Last week, Attorney General Jeff Sessions filed a lawsuit alleging that California had violated the Constitution by enacting laws that obstruct federal immigration laws. Sessions followed up with a speech before law enforcement officials in California in which he berated state lawmakers and declared: “There is no secession. Federal law is the supreme law of the land.”
In an interview before the federal lawsuit and Sessions’s condemnation of the state’s Democratic leadership, Allen said “with this direct threat to California businesses, Xavier Becerra is clearly obstructing the ability of federal immigration authorities to do their constitutional duty and must be prosecuted.”
“The leadership of the California Democrat Party has left the average California Democrat far behind,” Allen said. “Most Californians believe in common sense and the rule of law. And most Californians have begun to see the benefits of our new president and the incredible economic boom that we’ve witnessed in the last year, directly attributable to his policies.”
Mayes speaks little about Trump, who is scheduled to make his first visit as president to California on Tuesday to view models of his proposed border wall and attend a fundraiser. But he does not necessarily disagree with Allen on the state Democratic Party’s shift and the possibilities it might raise for his party to gain ground, only on what policies and political tone should be used. Where Allen talks of prosecuting the opposition, Mayes unabashedly uses the word “love” as a missing element in American politics.
“I don’t want government involved in every part of people’s lives. I don’t want them telling businesses how to operate their businesses,” he said. “At the same time, we think that there is an incredible amount of diversity in this state, and not just by the color of your skin, but also your religion, your sexual orientation and those sorts of things. We need to have a healthy respect for one another and just begin to love one another.”

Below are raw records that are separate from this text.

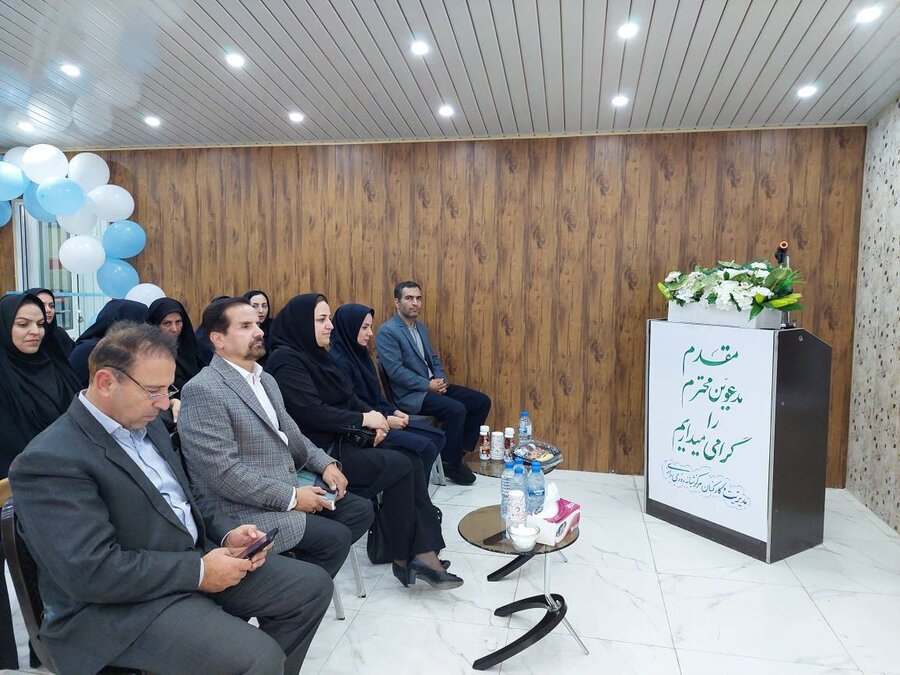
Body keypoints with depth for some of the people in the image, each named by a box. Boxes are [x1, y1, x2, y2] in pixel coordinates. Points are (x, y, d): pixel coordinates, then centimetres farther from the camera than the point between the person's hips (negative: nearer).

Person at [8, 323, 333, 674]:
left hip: (195, 560, 9)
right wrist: (199, 571, -19)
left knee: (313, 585, 3)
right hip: (120, 604, -8)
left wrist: (227, 533, -1)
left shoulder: (146, 424, 9)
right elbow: (92, 572, -24)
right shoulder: (50, 459, -18)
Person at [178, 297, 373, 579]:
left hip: (290, 487, 9)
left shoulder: (265, 379, 13)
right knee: (335, 537, -17)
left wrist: (325, 464, 3)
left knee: (360, 510, 5)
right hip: (245, 509, -9)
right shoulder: (202, 390, -17)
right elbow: (223, 472, -23)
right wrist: (290, 497, -19)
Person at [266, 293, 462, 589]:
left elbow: (348, 397, 15)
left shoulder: (315, 354, 14)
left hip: (341, 440, 9)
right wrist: (363, 419, -14)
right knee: (399, 466, -16)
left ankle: (424, 552, -8)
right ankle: (402, 559, 1)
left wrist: (373, 415, -5)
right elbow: (311, 412, -23)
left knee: (412, 460, -8)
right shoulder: (286, 360, -14)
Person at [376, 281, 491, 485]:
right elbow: (396, 371, -19)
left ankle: (458, 450, 10)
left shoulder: (421, 327, 16)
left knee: (481, 402, -1)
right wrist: (428, 385, -19)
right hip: (410, 394, -9)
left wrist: (441, 380, -1)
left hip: (433, 385, 9)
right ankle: (451, 463, -9)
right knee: (456, 410, -30)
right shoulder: (387, 332, -12)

“We’re saying we’re going to love people instead of despising people,” he continued. “We’re going to embrace all Californians instead of having contempt for those who have different opinions than we do.”
The group released its climate change ad this week. “Climate change is real,” the ad states, “California Republicans believe it and are working to address it.” The Trump administration holds a more ambiguous view, and recently opened California’s coastal waters to offshore drilling in a move that has infuriated many here.
Is anyone listening?
“All I know is that if we don’t do this or something else like this then there will be a lot fewer Republicans here in this building,” Mayes said. “At some point, you can do one of two things — either convert voters to your side or you have to reflect them. And there are those in our party that say, ‘Well we don’t want to convert’ or they think that we can’t convert. But in recent years we’ve been repelling voters instead of converting them. We’ve been going in the other direction.”